My instructor, Scott Joseph, had a great approach to teaching: His philosophy was giving students opportunities to learn and explore, not weeding them out with challenging curriculum. We could submit work multiple times, and were encouraged to ask him anything about computer science and how it plays a part in his work at Google.
Before coming to Howard, I had only been taught by three Black teachers. Learning from Scott, a Black man, was foundational to me. Learning from him gave me not only confidence, but also a sense of belonging. It inspired me to follow in his footsteps not only as a future Google employee, but also as a Google in Residence instructor.
I visited Scott’s office hours for homework assignment guidance and, most importantly, interview prep. My classmates and I wouldn’t have known what an interview for a software engineering internship was like had Scott not prepared us. Thanks to his help, I eventually reached my goal, landing three internships at Google and ultimately accepting a full-time role in 2019.
Andre (right) during a 2017 internship, one of three Google internships he credits GIR with helping him land. Ernest Holmes (left) also went through the GIR program as a student and now works at Google on the GIR and Tech Exchange team.
After gaining a few years of experience at Google, I joined the 2022 Google in Residence instructor group. I returned to my alma mater, Howard, and taught 240 students the same skills and key lessons Scott taught my classmates and me.
Andre (right), now a GIR instructor, celebrating the end of semester at dinner with his TAs.

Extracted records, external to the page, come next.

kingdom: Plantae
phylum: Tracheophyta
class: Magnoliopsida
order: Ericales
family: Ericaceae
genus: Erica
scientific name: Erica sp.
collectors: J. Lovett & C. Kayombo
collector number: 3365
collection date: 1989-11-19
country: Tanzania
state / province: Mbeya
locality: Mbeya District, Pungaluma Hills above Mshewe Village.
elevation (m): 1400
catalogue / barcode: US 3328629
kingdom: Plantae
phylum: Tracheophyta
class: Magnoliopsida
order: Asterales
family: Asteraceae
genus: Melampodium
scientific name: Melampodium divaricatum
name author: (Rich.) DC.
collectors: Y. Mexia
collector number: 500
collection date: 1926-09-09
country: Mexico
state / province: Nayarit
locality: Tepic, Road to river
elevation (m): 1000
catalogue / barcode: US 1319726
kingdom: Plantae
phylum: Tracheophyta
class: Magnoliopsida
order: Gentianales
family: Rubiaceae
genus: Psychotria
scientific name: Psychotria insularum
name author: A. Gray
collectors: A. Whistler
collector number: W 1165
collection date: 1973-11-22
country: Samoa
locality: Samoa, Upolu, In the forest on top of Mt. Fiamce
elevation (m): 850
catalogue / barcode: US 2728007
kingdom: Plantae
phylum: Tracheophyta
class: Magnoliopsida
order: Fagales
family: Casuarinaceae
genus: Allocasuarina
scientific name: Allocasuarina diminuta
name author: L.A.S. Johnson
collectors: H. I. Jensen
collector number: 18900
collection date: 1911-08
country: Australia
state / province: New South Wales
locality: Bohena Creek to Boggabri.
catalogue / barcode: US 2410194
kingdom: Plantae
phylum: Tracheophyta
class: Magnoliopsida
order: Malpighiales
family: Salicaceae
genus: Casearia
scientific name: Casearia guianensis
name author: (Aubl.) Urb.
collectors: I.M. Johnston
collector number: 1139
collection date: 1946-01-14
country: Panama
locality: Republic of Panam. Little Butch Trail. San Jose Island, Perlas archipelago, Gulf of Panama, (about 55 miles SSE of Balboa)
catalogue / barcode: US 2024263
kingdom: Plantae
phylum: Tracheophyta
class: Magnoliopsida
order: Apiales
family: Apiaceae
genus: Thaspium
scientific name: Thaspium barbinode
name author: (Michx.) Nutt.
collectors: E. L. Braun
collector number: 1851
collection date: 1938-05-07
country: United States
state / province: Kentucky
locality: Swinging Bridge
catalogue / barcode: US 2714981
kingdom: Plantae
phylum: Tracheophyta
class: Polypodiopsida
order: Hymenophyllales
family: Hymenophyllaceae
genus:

As I reflect on my time as a Google in Residence instructor, I’ve realized how much I learned from both sides of the program. Many partner universities are understaffed and professors are spread thin. But as a Google in Residence instructor, I was able to help by giving students real-world, firsthand knowledge. Being an educator is much more than teaching course material — counseling, mentoring, and preparing students for their future careers is key to their development. The hands-on engagement I received as a student in the GIR program helped me understand and meet the needs of my own students once I became an instructor.
The tenth anniversary of the Google in Residence program marks a decade of providing equitable education and career development opportunities to students from underrepresented groups looking to break into tech. This program’s success is evident in the growing number of alumni who now work in various tech roles across the sector. As a former student of the program, I was proud to see my former students develop the skills and confidence needed to pursue careers in tech, just like I did.